▶ Work request: Write out every line of the records below as a JSON list of strings, one string per line, skipping any blank lines. Leave the pictures out of the list.

▶ Input material:
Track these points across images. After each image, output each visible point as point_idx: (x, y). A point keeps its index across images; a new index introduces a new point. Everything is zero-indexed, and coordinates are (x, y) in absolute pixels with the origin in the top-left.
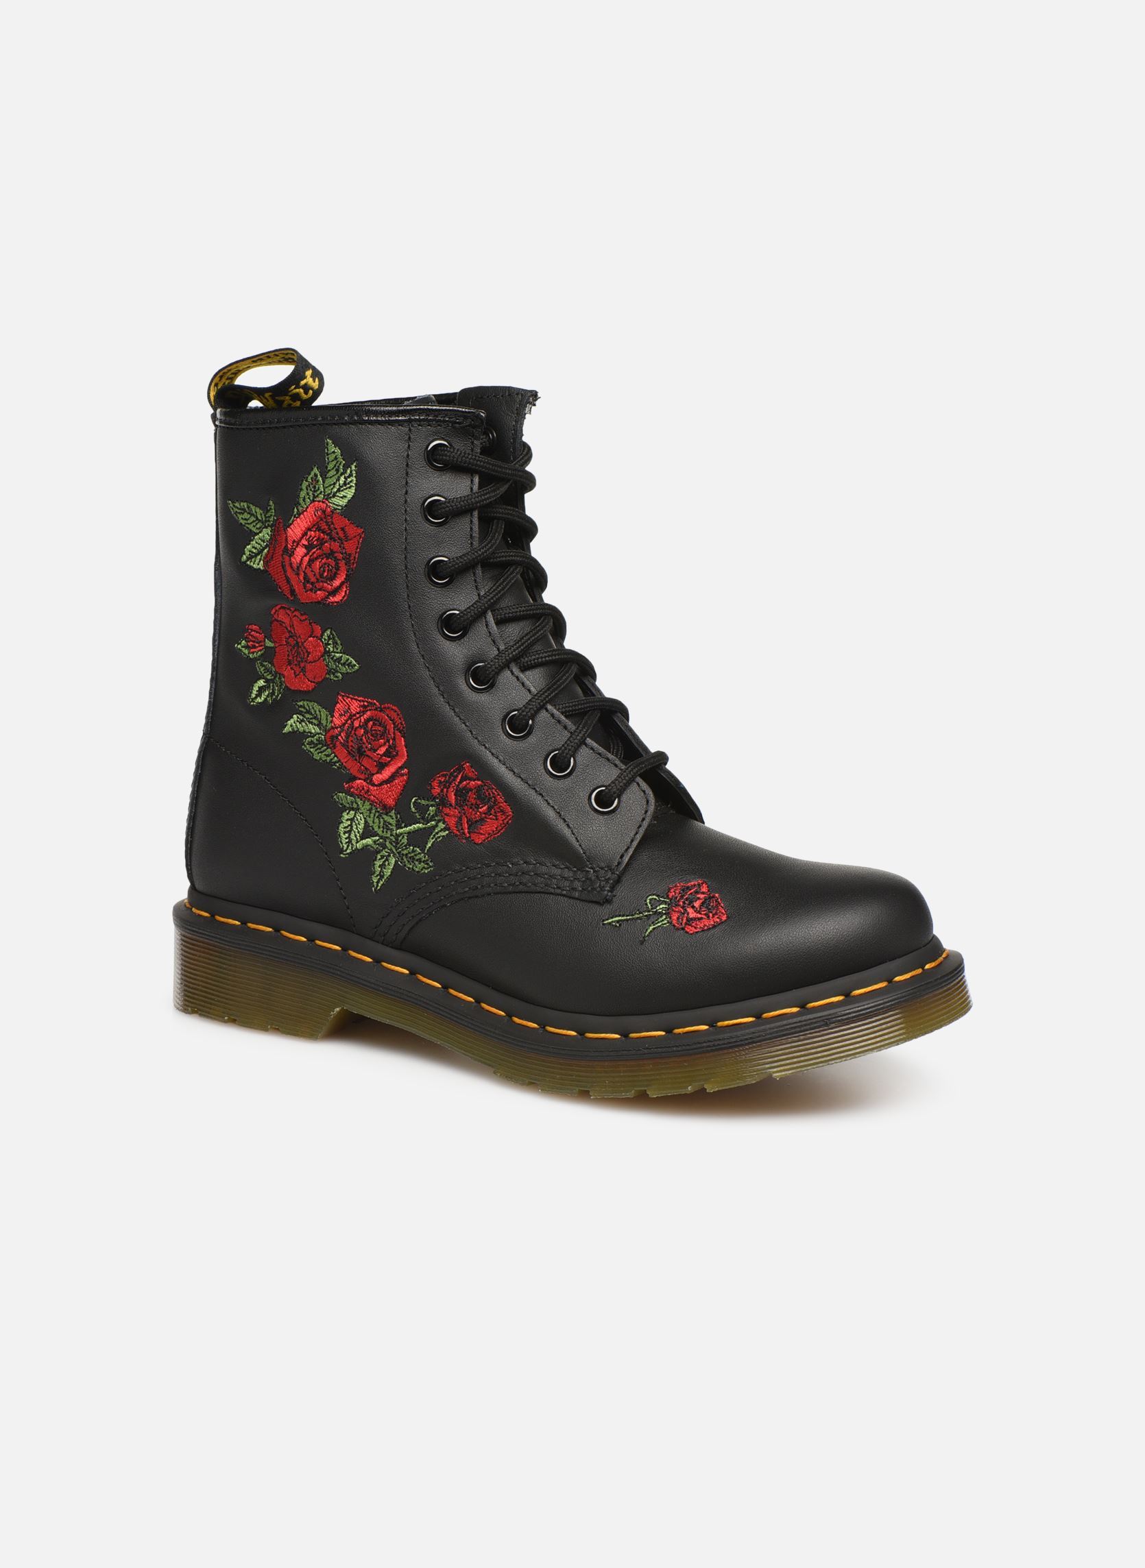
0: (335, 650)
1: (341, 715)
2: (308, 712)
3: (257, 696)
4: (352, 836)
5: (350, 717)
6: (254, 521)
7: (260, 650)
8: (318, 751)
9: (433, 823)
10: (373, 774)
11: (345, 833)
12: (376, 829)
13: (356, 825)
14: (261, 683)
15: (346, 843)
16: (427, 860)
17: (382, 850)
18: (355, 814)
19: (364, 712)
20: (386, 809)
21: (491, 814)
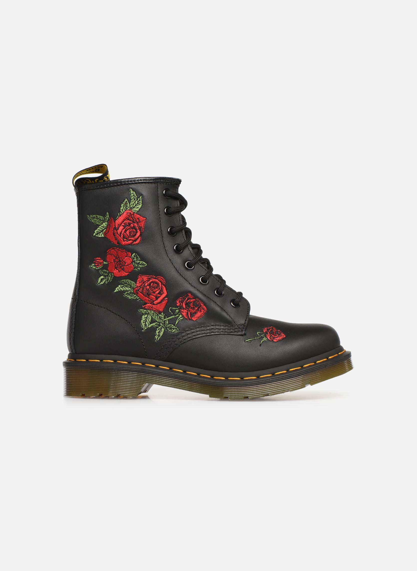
0: (137, 260)
1: (140, 282)
2: (126, 283)
3: (100, 282)
4: (147, 323)
5: (144, 283)
6: (99, 221)
7: (101, 266)
8: (130, 296)
9: (178, 315)
10: (154, 301)
11: (143, 323)
12: (156, 319)
13: (148, 319)
14: (102, 277)
15: (144, 326)
16: (176, 328)
17: (159, 327)
18: (147, 316)
19: (149, 280)
20: (160, 313)
21: (199, 310)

▶ Answer section:
[
  "Track these points across images. After each image, output each visible point as point_idx: (x, y). A point keeps its index across images; a new index introduces a new point. Everything is zero-indexed, and coordinates are (x, y) in absolute pixels with the origin in the top-left.",
  "0: (335, 650)",
  "1: (341, 715)",
  "2: (308, 712)",
  "3: (257, 696)",
  "4: (352, 836)",
  "5: (350, 717)",
  "6: (254, 521)",
  "7: (260, 650)",
  "8: (318, 751)",
  "9: (433, 823)",
  "10: (373, 774)",
  "11: (345, 833)",
  "12: (376, 829)",
  "13: (356, 825)",
  "14: (261, 683)",
  "15: (346, 843)",
  "16: (427, 860)",
  "17: (382, 850)",
  "18: (355, 814)",
  "19: (364, 712)",
  "20: (386, 809)",
  "21: (491, 814)",
  "0: (137, 260)",
  "1: (140, 282)",
  "2: (126, 283)",
  "3: (100, 282)",
  "4: (147, 323)",
  "5: (144, 283)",
  "6: (99, 221)",
  "7: (101, 266)",
  "8: (130, 296)",
  "9: (178, 315)",
  "10: (154, 301)",
  "11: (143, 323)",
  "12: (156, 319)",
  "13: (148, 319)",
  "14: (102, 277)",
  "15: (144, 326)",
  "16: (176, 328)",
  "17: (159, 327)",
  "18: (147, 316)",
  "19: (149, 280)",
  "20: (160, 313)",
  "21: (199, 310)"
]